Provided text:
Okay. That was comprehensive. So a lot of things to think about, obviously, but some changes that change the operating leverage going forward. Maybe just sticking with cargo. There's a lot of discussion about that, whether it's airlines, Amazon, freight business, where obviously you saw Atlas ownership change hands. What is Air Canada's view on kind of the cargo future? Is it coming off? Is that still a business that is a core part of the franchise? How do you think about that going forward?

Amos Kazzaz

executive
#14

So Cargo has always been a core part of the franchise, but we've served it primarily through the belly space and 787s and 777s really offered great opportunity there. As we expanded and grew the 787 fleet, we have 37 now, another 3 on order. Every time we launch a new market, we built another relationship with freight forwarders. And so for us, we've always seen cargo as a solid business. Now during the pandemic, we saw the opportunity is, cargo is growing, has continued to grow. And we said, well, what does it take to actually get back into this business? As we used to actually operate a dedicated freighter project, freighter program years ago, we said, well, let's talk to our pilots, see if we can get a better labor rate to fly cargo freighters. And we look -- again, we have a strong, a very strong team on the cargo side and saw this really as a dimension that will not stop growing. And so we made the pivot and jumped into it. Now I want to make sort of say, well, from the business case, there were very high yields. It was a very strong revenue environment during that time, during the COVID and during the pandemic and perhaps even now. But our business case really wasn't based on those high yields and that high revenue was really based on returning back to a normal environment. So we actually had opportunities here to step into a couple of new 767 freighters and a couple of new 777 freighters to round out Asia service. So by the end of 2024, we'll have 12 dedicated freighters. Again, we have the core infrastructure there. We've invested in cool chain. We have the resources and we'll continue to invest to make this say, to build out the business, but we view it as sort of long-term sustainable, good margin business for ourselves.

Wiley Griffiths

analyst
#15

Tell me about -- so we've heard from only U.S. airlines over the last couple of days. Tell us about some of the structural differences between operating an airline in Canada versus the U.S. or just maybe operating in airline Canada, opportunities, challenges, how do you guys manage those?

Data provided:
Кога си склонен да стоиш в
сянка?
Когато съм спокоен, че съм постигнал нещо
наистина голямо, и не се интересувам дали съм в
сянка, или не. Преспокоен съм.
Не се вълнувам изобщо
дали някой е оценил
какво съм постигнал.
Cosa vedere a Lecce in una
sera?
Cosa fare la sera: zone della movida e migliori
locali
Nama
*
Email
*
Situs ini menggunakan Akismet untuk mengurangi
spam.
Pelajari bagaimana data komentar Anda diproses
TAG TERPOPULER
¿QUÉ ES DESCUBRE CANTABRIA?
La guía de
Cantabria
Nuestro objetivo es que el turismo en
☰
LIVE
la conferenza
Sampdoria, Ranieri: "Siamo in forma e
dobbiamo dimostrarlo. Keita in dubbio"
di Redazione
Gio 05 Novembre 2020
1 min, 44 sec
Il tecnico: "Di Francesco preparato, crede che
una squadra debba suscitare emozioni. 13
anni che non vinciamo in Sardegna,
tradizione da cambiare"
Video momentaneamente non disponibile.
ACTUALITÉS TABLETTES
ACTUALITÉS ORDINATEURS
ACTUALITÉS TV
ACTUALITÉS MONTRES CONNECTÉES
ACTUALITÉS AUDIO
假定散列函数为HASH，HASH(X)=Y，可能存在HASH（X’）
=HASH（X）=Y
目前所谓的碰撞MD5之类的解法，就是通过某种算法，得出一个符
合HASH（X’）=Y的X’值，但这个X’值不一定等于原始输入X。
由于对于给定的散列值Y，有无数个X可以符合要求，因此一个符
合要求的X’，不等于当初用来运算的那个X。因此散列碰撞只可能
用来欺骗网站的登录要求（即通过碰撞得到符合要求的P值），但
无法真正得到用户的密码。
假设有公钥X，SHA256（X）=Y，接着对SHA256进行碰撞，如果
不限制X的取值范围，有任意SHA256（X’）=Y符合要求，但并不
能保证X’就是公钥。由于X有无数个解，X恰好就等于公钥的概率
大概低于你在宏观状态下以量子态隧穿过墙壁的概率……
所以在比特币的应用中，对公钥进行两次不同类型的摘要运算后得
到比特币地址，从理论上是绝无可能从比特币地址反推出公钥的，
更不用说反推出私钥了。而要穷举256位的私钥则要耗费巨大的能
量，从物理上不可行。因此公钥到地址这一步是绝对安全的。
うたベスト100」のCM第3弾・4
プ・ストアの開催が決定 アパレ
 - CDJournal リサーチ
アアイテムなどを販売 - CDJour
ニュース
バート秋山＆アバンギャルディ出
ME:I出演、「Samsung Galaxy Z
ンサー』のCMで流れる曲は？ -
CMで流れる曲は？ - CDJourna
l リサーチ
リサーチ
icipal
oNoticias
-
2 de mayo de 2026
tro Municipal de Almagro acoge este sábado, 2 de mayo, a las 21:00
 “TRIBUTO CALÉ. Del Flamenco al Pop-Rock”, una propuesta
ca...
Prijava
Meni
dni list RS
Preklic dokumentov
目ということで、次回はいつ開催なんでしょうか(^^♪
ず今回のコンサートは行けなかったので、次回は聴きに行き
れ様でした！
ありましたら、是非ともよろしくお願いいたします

Exercise aim:
Answer these questions from the transcript.
1. How many 787s does Air Canada have now, and how many more are on order?
2. How many dedicated freighters will Air Canada have by the end of 2024?
3. Which airlines does the analyst say they have heard from over the last couple of days?

Answer:
1. It has 37 now, with another 3 on order.
2. It will have 12 dedicated freighters.
3. Only U.S. airlines.